Saved entries |
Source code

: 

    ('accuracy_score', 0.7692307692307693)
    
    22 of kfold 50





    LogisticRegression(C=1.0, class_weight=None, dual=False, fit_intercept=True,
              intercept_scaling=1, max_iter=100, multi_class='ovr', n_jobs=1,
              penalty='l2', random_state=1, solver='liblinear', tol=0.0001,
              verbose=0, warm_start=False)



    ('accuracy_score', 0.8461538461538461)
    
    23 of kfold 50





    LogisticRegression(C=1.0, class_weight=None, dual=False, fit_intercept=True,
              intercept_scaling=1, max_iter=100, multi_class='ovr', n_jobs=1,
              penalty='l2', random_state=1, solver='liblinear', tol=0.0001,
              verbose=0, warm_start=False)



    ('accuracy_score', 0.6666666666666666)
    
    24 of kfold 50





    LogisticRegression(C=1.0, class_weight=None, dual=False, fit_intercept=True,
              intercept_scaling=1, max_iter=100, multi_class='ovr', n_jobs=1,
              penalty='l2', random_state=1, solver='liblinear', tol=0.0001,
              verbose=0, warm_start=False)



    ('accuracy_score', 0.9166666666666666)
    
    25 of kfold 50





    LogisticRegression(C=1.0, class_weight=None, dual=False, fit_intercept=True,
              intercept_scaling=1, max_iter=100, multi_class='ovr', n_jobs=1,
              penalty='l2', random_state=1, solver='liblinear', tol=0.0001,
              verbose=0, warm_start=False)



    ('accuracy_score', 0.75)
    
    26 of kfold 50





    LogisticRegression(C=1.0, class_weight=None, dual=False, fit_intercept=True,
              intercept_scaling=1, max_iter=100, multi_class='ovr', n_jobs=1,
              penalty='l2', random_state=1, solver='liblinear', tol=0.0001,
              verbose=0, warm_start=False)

WHAT YOU NEED TO DO |
Swap "liblinear" for "lbfgs" in the data, from the line with "23 of kfold 50" up to and including the line with "26 of kfold 50". Leave everything else unchanged and return only those lines.

YOUR RESPONSE |
    23 of kfold 50





    LogisticRegression(C=1.0, class_weight=None, dual=False, fit_intercept=True,
              intercept_scaling=1, max_iter=100, multi_class='ovr', n_jobs=1,
              penalty='l2', random_state=1, solver='lbfgs', tol=0.0001,
              verbose=0, warm_start=False)



    ('accuracy_score', 0.6666666666666666)
    
    24 of kfold 50





    LogisticRegression(C=1.0, class_weight=None, dual=False, fit_intercept=True,
              intercept_scaling=1, max_iter=100, multi_class='ovr', n_jobs=1,
              penalty='l2', random_state=1, solver='lbfgs', tol=0.0001,
              verbose=0, warm_start=False)



    ('accuracy_score', 0.9166666666666666)
    
    25 of kfold 50





    LogisticRegression(C=1.0, class_weight=None, dual=False, fit_intercept=True,
              intercept_scaling=1, max_iter=100, multi_class='ovr', n_jobs=1,
              penalty='l2', random_state=1, solver='lbfgs', tol=0.0001,
              verbose=0, warm_start=False)



    ('accuracy_score', 0.75)
    
    26 of kfold 50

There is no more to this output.